Biom J. 2019 Jul;61(4):1020-1032. doi: 10.1002/bimj.201800275. Epub 2019 Mar 25.
This paper deals with a Cox proportional hazards regression model, where some covariates of interest are randomly right-censored. While methods for censored outcomes have become ubiquitous in the literature, methods for censored covariates have thus far received little attention and, for the most part, dealt with the issue of limit-of-detection. For randomly censored covariates, an often-used method is the inefficient complete-case analysis (CCA) which consists in deleting censored observations in the data analysis. When censoring is not completely independent, the CCA leads to biased and spurious results. Methods for missing covariate data, including type I and type II covariate censoring as well as limit-of-detection do not readily apply due to the fundamentally different nature of randomly censored covariates. We develop a novel method for censored covariates using a conditional mean imputation based on either Kaplan-Meier estimates or a Cox proportional hazards model to estimate the effects of these covariates on a time-to-event outcome. We evaluate the performance of the proposed method through simulation studies and show that it provides good bias reduction and statistical efficiency. Finally, we illustrate the method using data from the Framingham Heart Study to assess the relationship between offspring and parental age of onset of cardiovascular events.

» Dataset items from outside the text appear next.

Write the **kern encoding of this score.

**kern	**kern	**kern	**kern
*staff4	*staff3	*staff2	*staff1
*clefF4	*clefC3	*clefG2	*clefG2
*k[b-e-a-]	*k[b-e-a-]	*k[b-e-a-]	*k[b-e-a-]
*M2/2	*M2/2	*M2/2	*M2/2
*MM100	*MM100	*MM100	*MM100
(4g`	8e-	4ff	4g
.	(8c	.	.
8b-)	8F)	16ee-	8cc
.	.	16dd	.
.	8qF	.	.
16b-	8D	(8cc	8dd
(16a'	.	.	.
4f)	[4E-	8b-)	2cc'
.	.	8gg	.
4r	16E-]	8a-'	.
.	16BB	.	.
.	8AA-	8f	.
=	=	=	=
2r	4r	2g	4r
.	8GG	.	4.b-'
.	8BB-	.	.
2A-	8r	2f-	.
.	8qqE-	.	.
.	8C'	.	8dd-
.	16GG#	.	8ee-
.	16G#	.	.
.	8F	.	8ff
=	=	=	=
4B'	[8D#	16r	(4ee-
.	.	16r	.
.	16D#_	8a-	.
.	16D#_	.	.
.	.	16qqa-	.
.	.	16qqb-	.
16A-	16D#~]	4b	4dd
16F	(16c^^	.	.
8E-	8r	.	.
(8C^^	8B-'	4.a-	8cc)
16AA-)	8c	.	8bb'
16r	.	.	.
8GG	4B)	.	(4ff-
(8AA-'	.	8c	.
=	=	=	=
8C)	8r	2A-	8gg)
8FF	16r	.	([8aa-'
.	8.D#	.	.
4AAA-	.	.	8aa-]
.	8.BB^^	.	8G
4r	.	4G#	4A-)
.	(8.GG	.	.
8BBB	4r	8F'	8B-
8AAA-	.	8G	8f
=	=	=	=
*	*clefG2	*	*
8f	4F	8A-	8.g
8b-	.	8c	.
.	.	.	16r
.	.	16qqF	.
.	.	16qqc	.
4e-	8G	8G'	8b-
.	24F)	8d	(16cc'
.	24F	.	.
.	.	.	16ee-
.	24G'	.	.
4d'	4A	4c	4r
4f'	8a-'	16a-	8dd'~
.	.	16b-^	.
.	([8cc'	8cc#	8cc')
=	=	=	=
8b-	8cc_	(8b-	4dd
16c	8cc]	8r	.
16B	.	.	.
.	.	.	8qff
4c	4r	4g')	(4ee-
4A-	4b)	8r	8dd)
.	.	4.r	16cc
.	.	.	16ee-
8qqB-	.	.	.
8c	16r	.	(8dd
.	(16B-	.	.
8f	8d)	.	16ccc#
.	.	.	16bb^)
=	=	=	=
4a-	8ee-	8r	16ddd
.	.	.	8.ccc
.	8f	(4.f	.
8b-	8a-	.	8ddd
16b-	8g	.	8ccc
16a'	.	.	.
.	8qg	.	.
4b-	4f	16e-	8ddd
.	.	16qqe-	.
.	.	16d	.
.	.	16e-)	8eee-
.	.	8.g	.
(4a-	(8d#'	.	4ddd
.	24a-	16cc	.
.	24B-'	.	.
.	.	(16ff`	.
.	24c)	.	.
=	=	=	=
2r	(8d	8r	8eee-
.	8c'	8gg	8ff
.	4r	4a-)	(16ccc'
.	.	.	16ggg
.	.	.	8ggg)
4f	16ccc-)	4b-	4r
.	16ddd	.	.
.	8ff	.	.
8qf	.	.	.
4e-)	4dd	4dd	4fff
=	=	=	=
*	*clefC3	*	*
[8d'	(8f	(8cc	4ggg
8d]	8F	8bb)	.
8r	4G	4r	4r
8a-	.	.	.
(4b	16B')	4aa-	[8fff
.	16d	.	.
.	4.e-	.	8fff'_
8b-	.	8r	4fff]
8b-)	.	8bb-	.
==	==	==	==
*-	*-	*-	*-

本文探讨了一种Cox比例风险回归模型,其中一些感兴趣的协变量存在随机右删失情况。虽然删失结局的方法在文献中已很常见,但删失协变量的方法迄今为止很少受到关注,并且在很大程度上是处理检测限问题。对于随机删失的协变量,一种常用的方法是效率低下的完整病例分析(CCA),即在数据分析中删除删失的观测值。当删失并非完全独立时,CCA会导致有偏差和虚假的结果。由于随机删失协变量的本质截然不同,包括I型和II型协变量删失以及检测限在内的缺失协变量数据方法并不容易适用。我们基于Kaplan-Meier估计或Cox比例风险模型开发了一种使用条件均值插补的删失协变量新方法,以估计这些协变量对事件发生时间结局的影响。我们通过模拟研究评估了所提出方法的性能,并表明它能有效减少偏差并提高统计效率。最后,我们使用弗雷明汉心脏研究的数据来说明该方法,以评估后代与父母心血管事件发病年龄之间的关系。